As the innovation grows, our intent is to share our learnings with other markets, given this model’s potential for replication. MKE United’s nesting within the Greater Milwaukee Committee, also positions us well to advance the system’s level conversations with private sector leadership for businesses which span the country.
How does your team reflect communities directly impacted by the topic you are addressing? Why are you, your team, or organization dedicated to the issue?
a) MKE United’s Executive Committee comprises institutional leaders across Milwaukee’s private, public, nonprofit, and grassroots communities across race and gender (https://www.mkeunited.com/project-team). Our leadership is committed to implementing an inclusive vision for Milwaukee’s Greater Downtown and ensuring equitable investment grows across our community.
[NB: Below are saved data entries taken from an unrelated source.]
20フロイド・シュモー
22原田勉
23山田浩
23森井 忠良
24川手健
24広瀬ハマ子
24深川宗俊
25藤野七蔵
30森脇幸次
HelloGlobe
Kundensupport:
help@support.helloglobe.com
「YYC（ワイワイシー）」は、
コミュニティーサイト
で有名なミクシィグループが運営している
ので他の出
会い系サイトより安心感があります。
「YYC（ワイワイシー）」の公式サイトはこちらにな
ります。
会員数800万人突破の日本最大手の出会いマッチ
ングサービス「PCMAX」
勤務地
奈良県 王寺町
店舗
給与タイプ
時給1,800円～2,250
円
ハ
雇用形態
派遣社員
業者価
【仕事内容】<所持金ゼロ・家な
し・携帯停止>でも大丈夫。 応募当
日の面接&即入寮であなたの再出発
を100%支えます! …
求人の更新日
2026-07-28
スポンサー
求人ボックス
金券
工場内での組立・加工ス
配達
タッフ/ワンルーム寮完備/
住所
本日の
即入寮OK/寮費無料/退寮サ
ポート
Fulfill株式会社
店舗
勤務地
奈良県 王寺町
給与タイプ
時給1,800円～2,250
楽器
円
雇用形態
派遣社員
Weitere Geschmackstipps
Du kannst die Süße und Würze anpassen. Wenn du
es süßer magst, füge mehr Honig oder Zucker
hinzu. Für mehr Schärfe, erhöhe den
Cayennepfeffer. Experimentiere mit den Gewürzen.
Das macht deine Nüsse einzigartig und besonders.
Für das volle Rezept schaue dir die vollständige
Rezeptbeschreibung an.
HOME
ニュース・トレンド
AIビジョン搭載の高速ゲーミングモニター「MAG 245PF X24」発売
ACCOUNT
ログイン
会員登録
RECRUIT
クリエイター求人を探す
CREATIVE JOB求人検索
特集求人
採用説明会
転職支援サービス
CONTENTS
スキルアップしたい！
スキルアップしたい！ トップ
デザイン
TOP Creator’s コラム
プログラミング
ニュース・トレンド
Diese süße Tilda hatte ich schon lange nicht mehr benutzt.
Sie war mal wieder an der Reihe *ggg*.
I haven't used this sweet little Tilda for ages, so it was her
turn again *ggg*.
In addition, we have convened a wide array of collaborators for feedback on this concept. This includes banks, philanthropy, neighborhood associations, community residents, advocates, mortgage insurers, real estate developers, community development corporations, appraisers, home counseling agencies, as well as city and state agencies. We have led with transparency with our network around the development of this model in order to ensure the outcome meets the needs of our community. That said, this is ongoing work throughout continued planning and into implementation.
b) One of MKE United’s focus areas pertains to neighborhoods and housing (http://bit.ly/MKEUnited, p. 10). In order to see increased residential investment, as well as to more adequately recognize existing wealth, we are committed to working to reduce racial devaluation. We previously had been driving forward in multiple areas, including displacement prevention and Black and Latino/Latina homeownership. In early 2021, with other partners carrying that torch forward and with our support, launching this pilot became our primary, short-term housing priority. Our team is dedicated to structurally changing racial devaluation dynamics in our city.
c) My personal commitment is to continue finding new ways to be a part of the solution to address social equity issues for communities with people of color. I want to help change the negative narrative and perception of what it means to be a Black American. I’m committed to holding myself accountable in the areas of my work to progress towards a future of closing the gap of classism. I will be bold in challenging the status quo through my sphere of influence by articulating the needs of those living in those targeted populations, and suggesting new approaches to build trust and connectivity. It is my hope to see families of color in my hometown in Milwaukee truly thrive having their basic needs met with a fair advantage and equal accessibility to opportunities.
Is there anything else you think we should know about your innovation?
This pilot, as one identified path to address more equitable appraisals locally, was formally identified as a priority area for MKE United in January 2020. Since then our team has been collaborating with partners and preparing the groundwork for a programmatic launch. Pending financial and operational readiness, we intend to launch in 2022 with an inaugural training cohort starting in fall 2022.